Tuesday, December 11, 2012

The new Man of Steel Trailer breakdown


A close reading of the new Man of Steel (Or, as I call it, Superman) Trailer.


Intro: Serious, somber music. Those of you hoping for a fun superhero movie, keep waiting.

:18 seconds
Some guy is floating kind of like Jesus, or Tom Hanks in Castaway.

:22
Whiny kid with agorophobia cries to mom for help. Mom enables his fear.

:25
Pencil bouquet. A blackboard. I'm getting flashbacks to college calculus. Will this movie assign me homework?

:40
Waves on rocks. Nothing says Superman more than waves on rocks.

:45
Guy looks guilty for saving a school bus from a lake. Wait, what?

More ominous black-screen transitions.

:50
Dad gives Clark a hard time for saving a school bus full of kids. Dad is not an enabler.

:59
Bearded guy with a faraway look in his eyes. Sort of a macho Bon Iver.

1:12
S stamp available at fine stamp stores everywhere.

1:19
A cape sighting on an ice flow. Music continues to be somber and joyless. I remember when superhero movies used to be fun. Like last summer.

Superman punches a mountain, flies really fast.

Dad is still preachy. Mom's advice to "Make things small" apparently meant nothing, as Superman is now in space.

1:50
Montage! Generic flames, a villain-like person. Maybe it's dad, come to teach Clark a lesson for saving that school bus full of kids. People running from explosions like every movie ever made.

Superman in handcuffs. Stop me before I save more lives!

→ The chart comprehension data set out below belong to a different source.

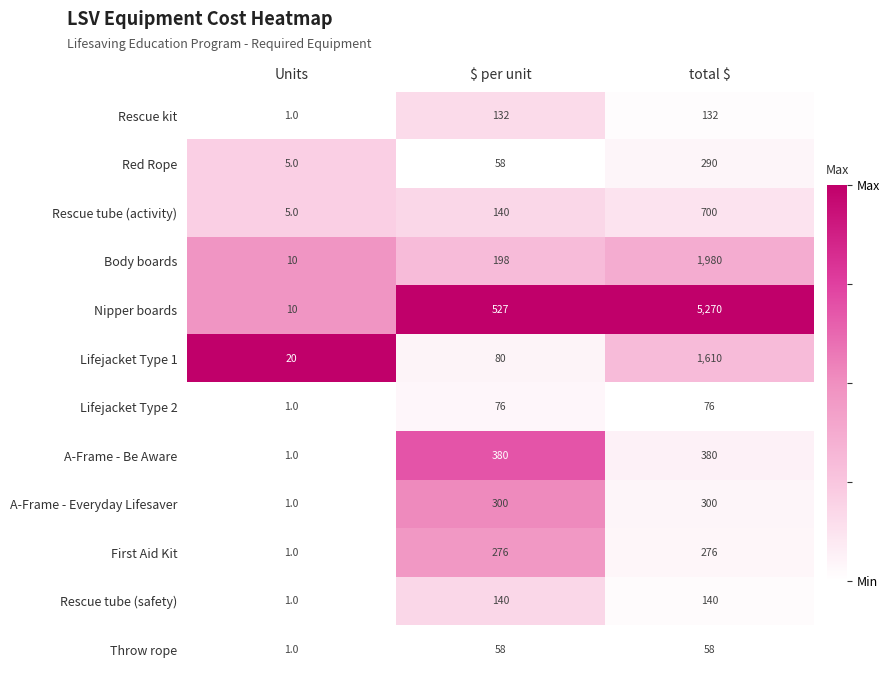

The value of Lifejacket Type 2 at total $ is 125. True or false?

False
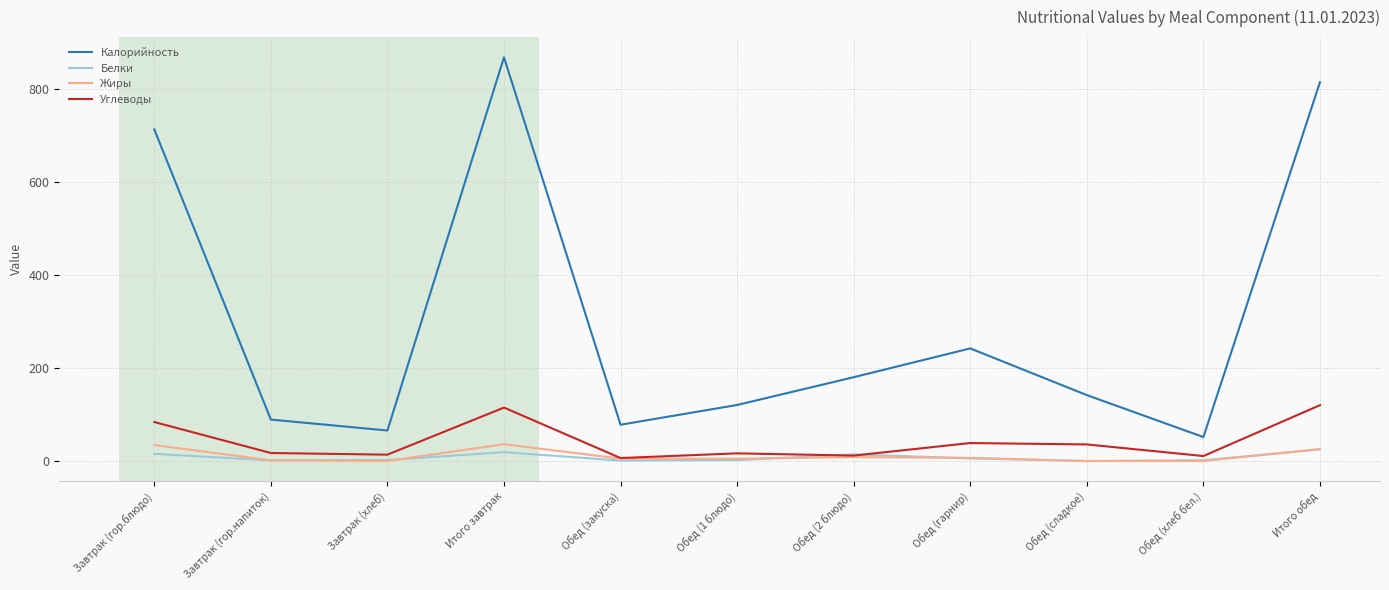

At Итого завтрак, list the series in order from largest to smallest.

Калорийность, Углеводы, Жиры, Белки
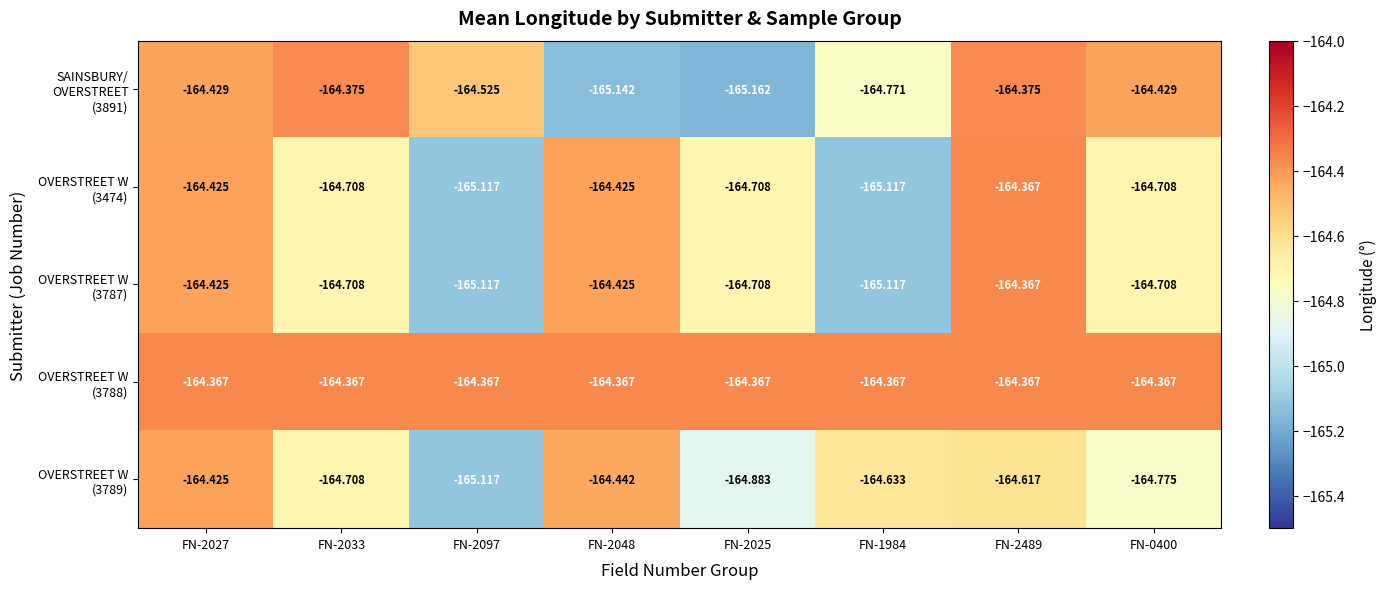

How many series are shown in this chart?

5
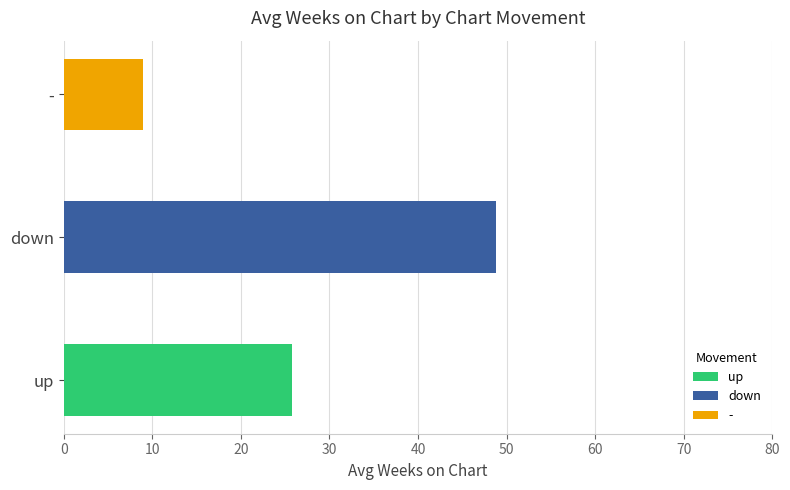

At which category does the chart reach its peak across all series?

down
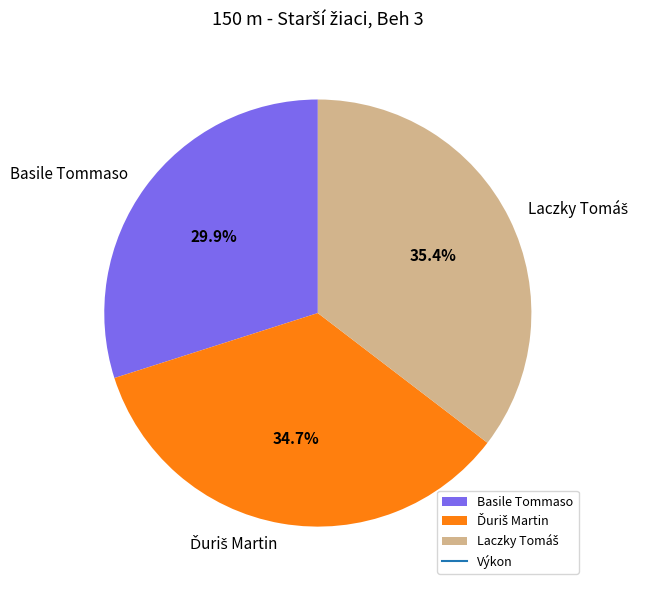

Does Basile Tommaso represent more than half of the total?

No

Macho Bon Iver lifts something heavy.

2:00
Christopher Nolan's name solemnly invoked. So that's where the fun went...

2:30
Overstylized S, as if it were simple people would wonder where all the money went.

Fade to black.

No, seriously, this could be a good movie. Really, it could. It just looks a little serious. If I want serious, I'll go see Lincoln. So, I'm waiting with fingers crossed.